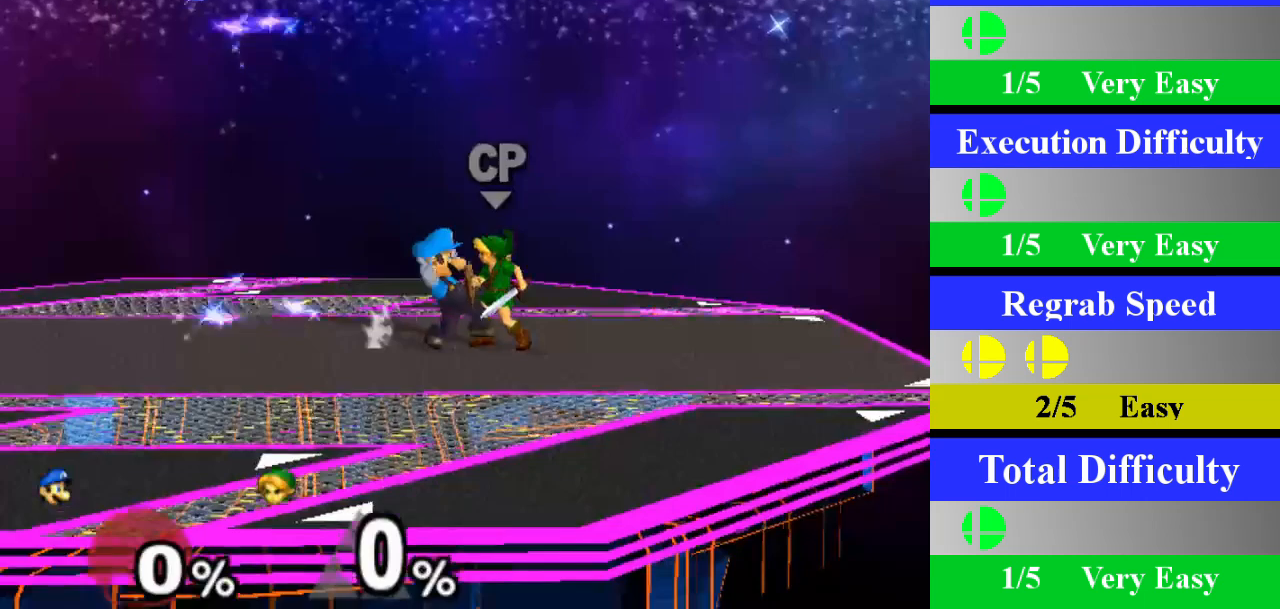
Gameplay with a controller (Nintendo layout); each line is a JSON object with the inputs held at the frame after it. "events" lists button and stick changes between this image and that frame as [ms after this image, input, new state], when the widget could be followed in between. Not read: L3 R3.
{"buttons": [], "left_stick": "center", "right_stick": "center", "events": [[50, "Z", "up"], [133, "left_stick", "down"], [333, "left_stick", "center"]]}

---

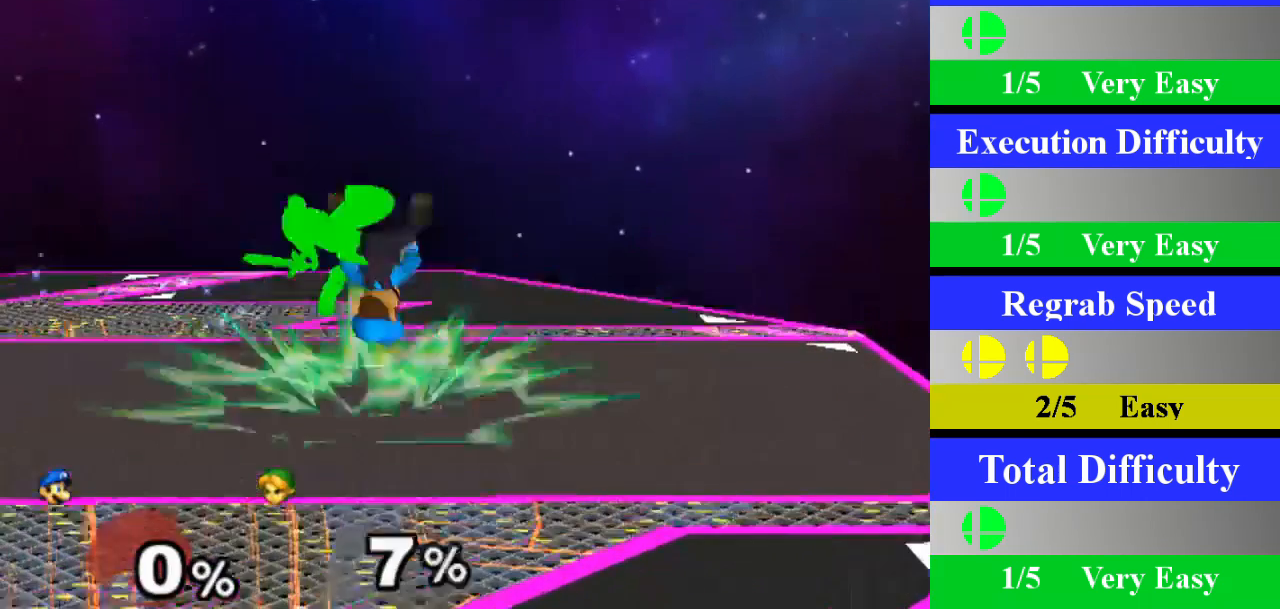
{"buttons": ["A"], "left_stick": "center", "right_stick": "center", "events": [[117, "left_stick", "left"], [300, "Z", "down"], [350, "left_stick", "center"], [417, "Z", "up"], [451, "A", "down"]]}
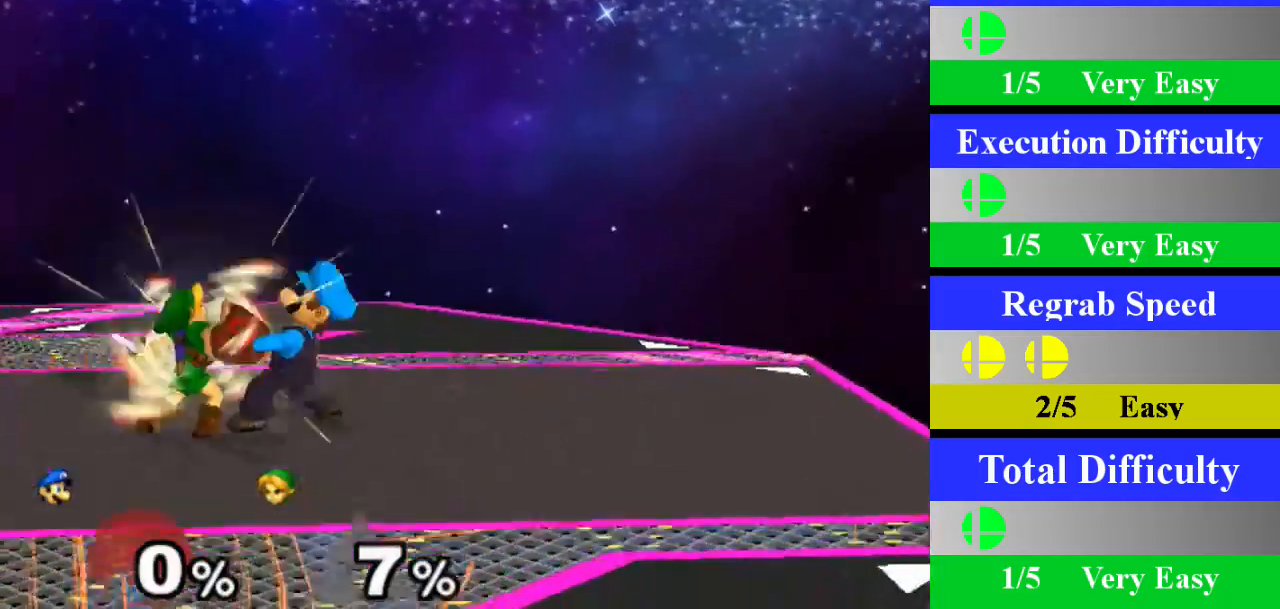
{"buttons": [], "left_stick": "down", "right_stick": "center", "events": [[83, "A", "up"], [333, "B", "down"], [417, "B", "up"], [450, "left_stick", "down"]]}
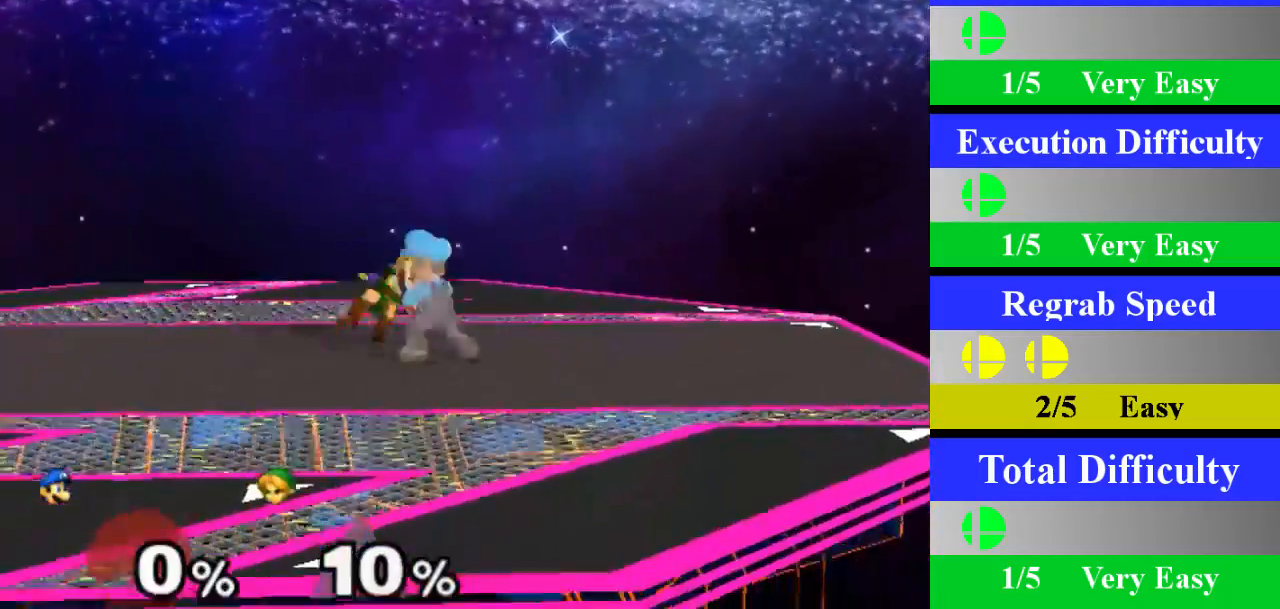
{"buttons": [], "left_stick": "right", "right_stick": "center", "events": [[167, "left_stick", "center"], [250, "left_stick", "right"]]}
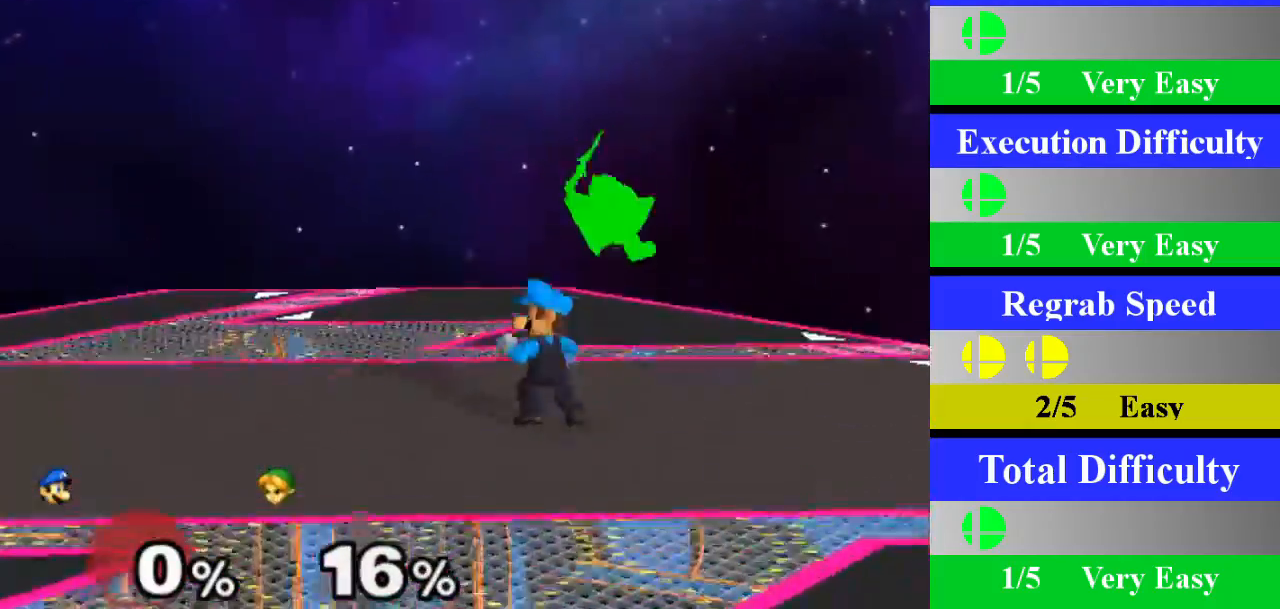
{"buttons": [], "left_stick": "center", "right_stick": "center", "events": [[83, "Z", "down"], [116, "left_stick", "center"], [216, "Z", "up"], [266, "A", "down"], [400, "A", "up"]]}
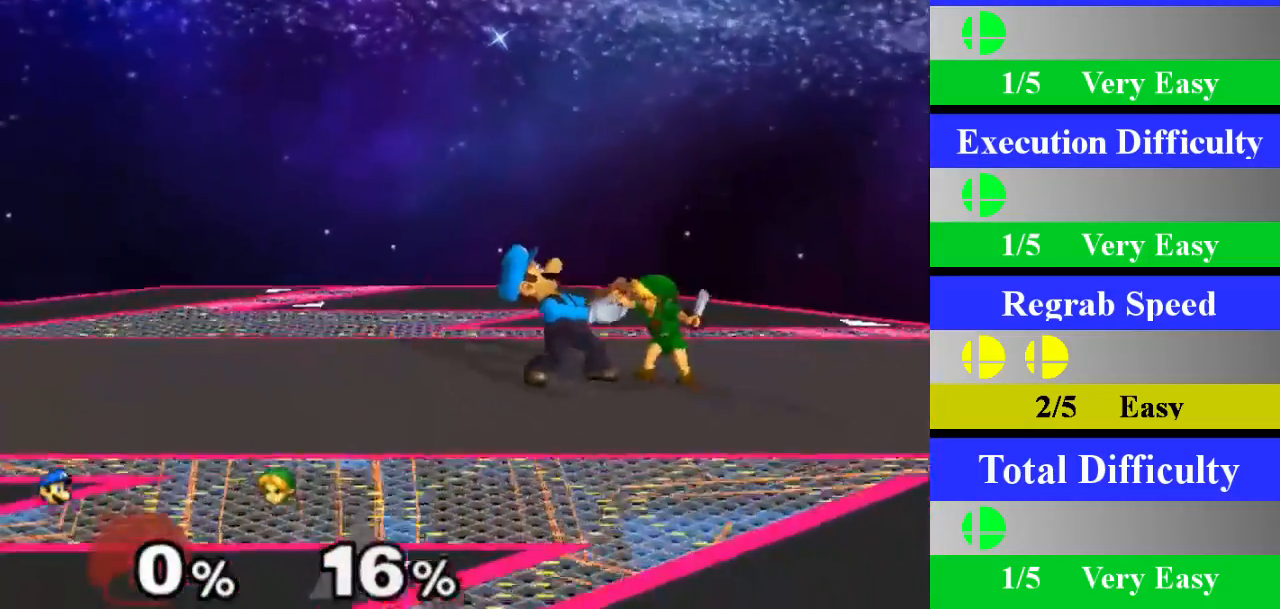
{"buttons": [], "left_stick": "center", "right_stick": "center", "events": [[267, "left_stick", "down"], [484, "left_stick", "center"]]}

● **EXERCISE OBJECTIVE**: Return each line of the entries that holds the string "down".

● **TASK SOLUTION**:
{"buttons": [], "left_stick": "center", "right_stick": "center", "events": [[50, "Z", "up"], [133, "left_stick", "down"], [333, "left_stick", "center"]]}
{"buttons": ["A"], "left_stick": "center", "right_stick": "center", "events": [[117, "left_stick", "left"], [300, "Z", "down"], [350, "left_stick", "center"], [417, "Z", "up"], [451, "A", "down"]]}
{"buttons": [], "left_stick": "down", "right_stick": "center", "events": [[83, "A", "up"], [333, "B", "down"], [417, "B", "up"], [450, "left_stick", "down"]]}
{"buttons": [], "left_stick": "center", "right_stick": "center", "events": [[83, "Z", "down"], [116, "left_stick", "center"], [216, "Z", "up"], [266, "A", "down"], [400, "A", "up"]]}
{"buttons": [], "left_stick": "center", "right_stick": "center", "events": [[267, "left_stick", "down"], [484, "left_stick", "center"]]}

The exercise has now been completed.